In its motion for a resolution from 2 March 2020, the European Parliament’s Committee on Employment and Social Affairs calls on the Commission to put forward an EU strategy that meets these criteria. It should contain ambitious, clear and measurable targets, as well as a list of actions in various areas, including participation, free movement and independence living, accessibility, employment and training. The actions should have a clear timeframe and allocated resources.

Labour market inclusion

In light of the slow progress towards inclusive labour markets (see article Jan 2020), the German Social Accident Insurance (DGUV) submitted comments as part of the Commission’s consultation on the evaluation of the current EU strategy. In its comments, the DGUV highlighted accessibility, provision of EU funds, habilitation and rehabilitation, participation in political and public life, and employment as important issues for the future strategy.

The resolution calls on the Commission to ensure that the new EU strategy promotes guaranteed access to employment, vocational training, inclusive education and affordable high-quality healthcare services. It should ensure that adequate accommodation is made available in the workplace and that discrimination regarding remuneration is eliminated. Persons with disabilities should be paid at the same level as workers without disabilities.

The Member States are also being called upon to take action. They are called upon to further develop and better implement measures to promote the participation of people with disabilities in the labour market. People with disabilities working in sheltered workshops should be recognised as workers within the meaning of the law and have the same right to social protection.

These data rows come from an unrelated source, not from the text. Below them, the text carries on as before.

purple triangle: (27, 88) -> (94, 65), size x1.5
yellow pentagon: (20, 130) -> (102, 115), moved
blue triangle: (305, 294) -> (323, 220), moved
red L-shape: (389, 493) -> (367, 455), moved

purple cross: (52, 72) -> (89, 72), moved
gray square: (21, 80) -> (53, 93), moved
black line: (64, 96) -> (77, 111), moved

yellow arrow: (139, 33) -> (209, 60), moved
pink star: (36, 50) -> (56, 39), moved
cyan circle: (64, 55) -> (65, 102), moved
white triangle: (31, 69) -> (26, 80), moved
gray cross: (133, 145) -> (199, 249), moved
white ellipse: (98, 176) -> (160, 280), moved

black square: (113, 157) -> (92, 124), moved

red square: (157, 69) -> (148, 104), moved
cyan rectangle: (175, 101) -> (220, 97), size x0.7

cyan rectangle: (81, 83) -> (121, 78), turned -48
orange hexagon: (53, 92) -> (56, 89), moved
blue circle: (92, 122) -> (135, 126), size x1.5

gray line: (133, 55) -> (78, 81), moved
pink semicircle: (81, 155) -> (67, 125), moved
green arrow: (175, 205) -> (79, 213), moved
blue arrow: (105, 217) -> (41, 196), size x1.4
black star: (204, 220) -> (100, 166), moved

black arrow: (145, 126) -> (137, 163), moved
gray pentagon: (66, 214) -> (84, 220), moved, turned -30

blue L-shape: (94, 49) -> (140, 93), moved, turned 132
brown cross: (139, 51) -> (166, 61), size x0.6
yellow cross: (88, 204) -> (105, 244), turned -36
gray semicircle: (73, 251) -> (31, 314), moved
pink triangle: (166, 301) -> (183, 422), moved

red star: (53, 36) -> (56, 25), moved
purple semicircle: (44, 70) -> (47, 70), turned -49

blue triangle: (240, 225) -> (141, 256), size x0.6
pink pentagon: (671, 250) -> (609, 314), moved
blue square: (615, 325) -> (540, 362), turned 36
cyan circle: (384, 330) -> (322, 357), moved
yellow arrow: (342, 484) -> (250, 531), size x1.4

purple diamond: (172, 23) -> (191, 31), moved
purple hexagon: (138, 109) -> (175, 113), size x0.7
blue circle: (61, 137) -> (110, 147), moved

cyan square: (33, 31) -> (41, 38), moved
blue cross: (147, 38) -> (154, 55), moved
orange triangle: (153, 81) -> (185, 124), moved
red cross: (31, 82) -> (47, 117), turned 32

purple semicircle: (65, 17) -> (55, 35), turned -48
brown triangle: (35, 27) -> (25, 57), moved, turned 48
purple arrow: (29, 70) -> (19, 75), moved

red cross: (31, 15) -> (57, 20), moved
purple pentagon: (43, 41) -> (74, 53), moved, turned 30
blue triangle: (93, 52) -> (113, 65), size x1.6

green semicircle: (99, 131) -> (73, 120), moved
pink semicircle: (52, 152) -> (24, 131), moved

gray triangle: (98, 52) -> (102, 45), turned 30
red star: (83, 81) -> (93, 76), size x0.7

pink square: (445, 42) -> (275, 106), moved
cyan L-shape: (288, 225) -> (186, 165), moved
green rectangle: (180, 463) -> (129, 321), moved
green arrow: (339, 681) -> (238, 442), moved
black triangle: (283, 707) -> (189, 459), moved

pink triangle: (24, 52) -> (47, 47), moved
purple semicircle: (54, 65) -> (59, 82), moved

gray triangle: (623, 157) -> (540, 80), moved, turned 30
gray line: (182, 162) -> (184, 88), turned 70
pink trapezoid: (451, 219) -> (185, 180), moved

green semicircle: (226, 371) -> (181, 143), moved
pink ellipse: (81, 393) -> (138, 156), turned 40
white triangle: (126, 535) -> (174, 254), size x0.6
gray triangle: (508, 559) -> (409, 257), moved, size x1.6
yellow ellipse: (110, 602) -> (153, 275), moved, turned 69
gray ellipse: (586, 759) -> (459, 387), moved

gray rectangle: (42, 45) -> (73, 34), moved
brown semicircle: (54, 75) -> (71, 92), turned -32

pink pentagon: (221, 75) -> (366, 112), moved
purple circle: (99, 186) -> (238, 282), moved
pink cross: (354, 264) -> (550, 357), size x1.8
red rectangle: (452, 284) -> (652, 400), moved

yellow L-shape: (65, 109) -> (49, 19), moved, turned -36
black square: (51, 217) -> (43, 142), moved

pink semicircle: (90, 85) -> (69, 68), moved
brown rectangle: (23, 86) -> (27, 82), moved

Access to social protection

The resolution reiterates the right of people with disabilities to an adequate standard of living and social protection. It calls on the Member States to introduce a minimum level of social protection for people with disabilities so that an adequate standard of living is guaranteed. The Commission is being urged to ensure that the new strategy includes actions to promote inclusive social protection systems throughout the EU. In order to ensure access to social support services across the EU, the Commission and Council should build on the Council recommendation on access to social protection and the proposal for a regulation on the coordination of social security systems.

The Committee unanimously adopted the motion for a resolution at its meeting on 20 February 2020. The vote in the European Parliament was scheduled for 11 March 2020. However, the plenary session was cancelled due to the coronavirus.

Harmonisation of national requirements placed on employers

The EESC already adopted its own-initiative opinion in December 2019, highlighting that the employment rate of people with disabilities (48.1%) is disproportionately low compared to that of people without disabilities (73.9%). The employment rate of women with disabilities is significantly lower still. The EESC has therefore called for the Commission to propose measures to harmonise employers’ obligations and the support governments must provide to ensure that reasonable accommodation is provided for workers with disabilities.


The Commission is expected to complete its evaluation of the current strategy in July 2020. After further consultation, the Commission is expected to publish a Communication on the new strategy in the first quarter of 2021.